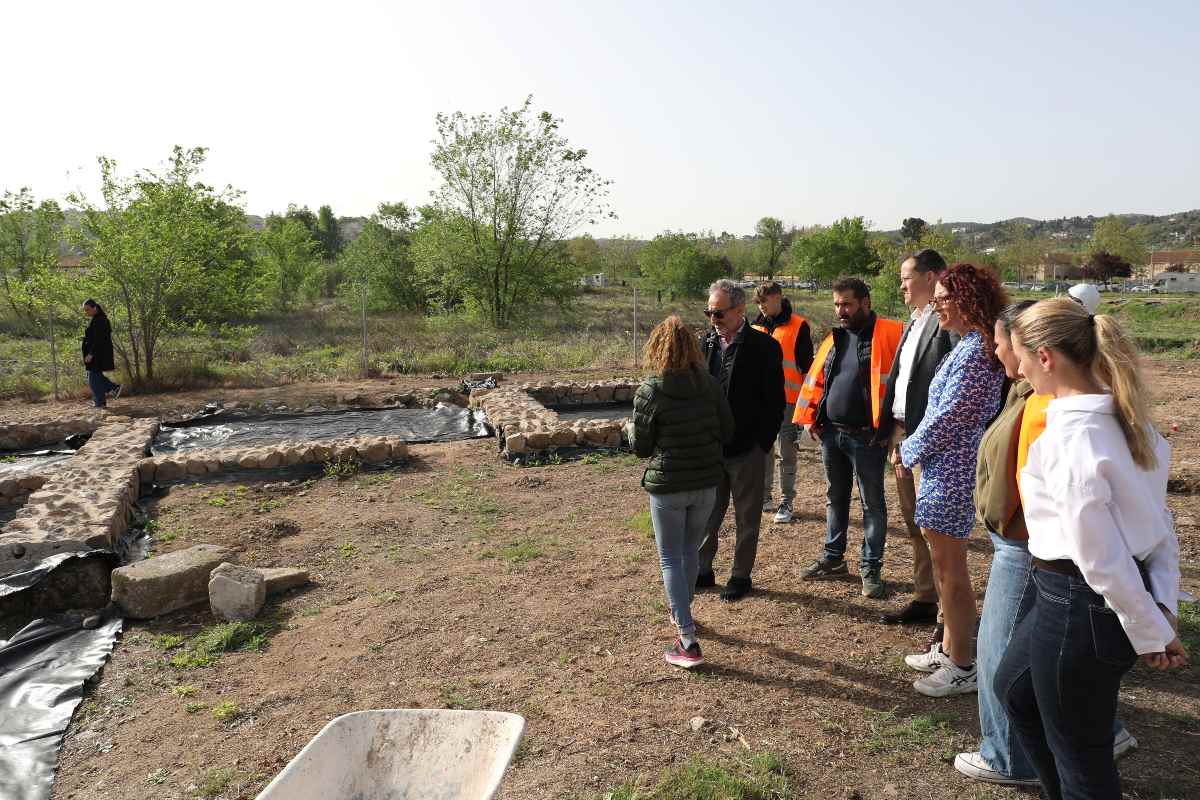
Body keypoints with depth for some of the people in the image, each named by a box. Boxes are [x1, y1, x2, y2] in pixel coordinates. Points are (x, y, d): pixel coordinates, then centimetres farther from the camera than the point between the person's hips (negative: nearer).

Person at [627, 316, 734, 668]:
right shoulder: (710, 384, -3)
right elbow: (726, 431, 3)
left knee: (671, 559, 4)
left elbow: (641, 447, -8)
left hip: (667, 486, -4)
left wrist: (630, 429, 13)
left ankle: (688, 642, 0)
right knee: (691, 550, 22)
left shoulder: (649, 391, -15)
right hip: (706, 483, 5)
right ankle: (682, 613, 41)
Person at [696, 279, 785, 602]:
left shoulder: (764, 346, -9)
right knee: (707, 513, 13)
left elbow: (774, 402, -8)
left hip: (747, 449, -4)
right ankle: (702, 570, 27)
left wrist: (763, 443, -11)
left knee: (747, 517, 10)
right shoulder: (706, 342, 3)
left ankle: (741, 576, 24)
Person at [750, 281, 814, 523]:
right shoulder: (756, 326, 11)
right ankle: (763, 497, 21)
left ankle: (786, 502, 11)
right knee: (763, 450, 10)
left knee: (786, 452, 2)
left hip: (787, 399, -4)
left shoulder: (799, 326, -3)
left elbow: (806, 365, -3)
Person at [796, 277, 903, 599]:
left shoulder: (889, 334, -9)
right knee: (835, 499, 18)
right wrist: (809, 417, 7)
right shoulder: (834, 339, 11)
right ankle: (833, 557, 32)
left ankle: (871, 567, 18)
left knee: (872, 504, 6)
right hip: (831, 434, 6)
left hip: (867, 438, -6)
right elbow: (815, 380, 14)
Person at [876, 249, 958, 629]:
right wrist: (889, 431, 13)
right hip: (902, 434, 9)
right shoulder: (914, 323, 16)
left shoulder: (947, 323, -14)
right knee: (915, 525, 17)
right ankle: (924, 600, 31)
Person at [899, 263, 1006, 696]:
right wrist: (915, 446, 11)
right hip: (947, 468, 10)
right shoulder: (972, 345, 13)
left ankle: (962, 666, 15)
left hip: (950, 471, -10)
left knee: (950, 568, 1)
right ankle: (949, 647, 33)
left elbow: (949, 417, -20)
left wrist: (909, 450, -7)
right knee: (943, 562, 19)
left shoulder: (973, 351, -20)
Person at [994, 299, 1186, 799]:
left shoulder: (1068, 435, -25)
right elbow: (1156, 519, 7)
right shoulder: (1120, 416, 4)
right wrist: (1164, 603, 7)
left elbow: (1100, 554, -22)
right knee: (1014, 688, 28)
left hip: (1079, 604, -9)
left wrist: (1153, 634, -10)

=====

» Description of the task:
An exact copy of every line above, minus the pictures, is the required output.

» Response:
Body keypoints with depth for some of the people in the image, each named by a box. Boxes are [x1, y1, x2, y2] in pixel coordinates. Points are (x, y, d): pixel coordinates, then centimetres farther from the camera than the point between the person's hips (negative: nearer).

Person at [627, 316, 734, 668]:
right shoulder: (710, 384, -3)
right elbow: (726, 431, 3)
left knee: (671, 559, 4)
left elbow: (641, 447, -8)
left hip: (667, 486, -4)
left wrist: (630, 429, 13)
left ankle: (688, 642, 0)
right knee: (691, 550, 22)
left shoulder: (649, 391, -15)
right hip: (706, 483, 5)
right ankle: (682, 613, 41)
Person at [696, 279, 785, 602]:
left shoulder: (764, 346, -9)
right knee: (707, 513, 13)
left elbow: (774, 402, -8)
left hip: (747, 449, -4)
right ankle: (702, 570, 27)
left wrist: (763, 443, -11)
left knee: (747, 517, 10)
right shoulder: (706, 342, 3)
left ankle: (741, 576, 24)
Person at [750, 281, 814, 523]:
right shoulder: (756, 326, 11)
right ankle: (763, 497, 21)
left ankle: (786, 502, 11)
right knee: (763, 450, 10)
left knee: (786, 452, 2)
left hip: (787, 399, -4)
left shoulder: (799, 326, -3)
left elbow: (806, 365, -3)
Person at [796, 277, 903, 599]:
left shoulder: (889, 334, -9)
right knee: (835, 499, 18)
right wrist: (809, 417, 7)
right shoulder: (834, 339, 11)
right ankle: (833, 557, 32)
left ankle: (871, 567, 18)
left knee: (872, 504, 6)
right hip: (831, 434, 6)
left hip: (867, 438, -6)
right elbow: (815, 380, 14)
Person at [876, 249, 958, 629]:
right wrist: (889, 431, 13)
right hip: (902, 434, 9)
right shoulder: (914, 323, 16)
left shoulder: (947, 323, -14)
right knee: (915, 525, 17)
right ankle: (924, 600, 31)
Person at [899, 263, 1006, 696]:
right wrist: (915, 446, 11)
right hip: (947, 468, 10)
right shoulder: (972, 345, 13)
left ankle: (962, 666, 15)
left hip: (950, 471, -10)
left knee: (950, 568, 1)
right ankle: (949, 647, 33)
left elbow: (949, 417, -20)
left wrist: (909, 450, -7)
right knee: (943, 562, 19)
left shoulder: (973, 351, -20)
Person at [994, 299, 1186, 799]:
left shoulder: (1068, 435, -25)
right elbow: (1156, 519, 7)
right shoulder: (1120, 416, 4)
right wrist: (1164, 603, 7)
left elbow: (1100, 554, -22)
right knee: (1014, 688, 28)
left hip: (1079, 604, -9)
left wrist: (1153, 634, -10)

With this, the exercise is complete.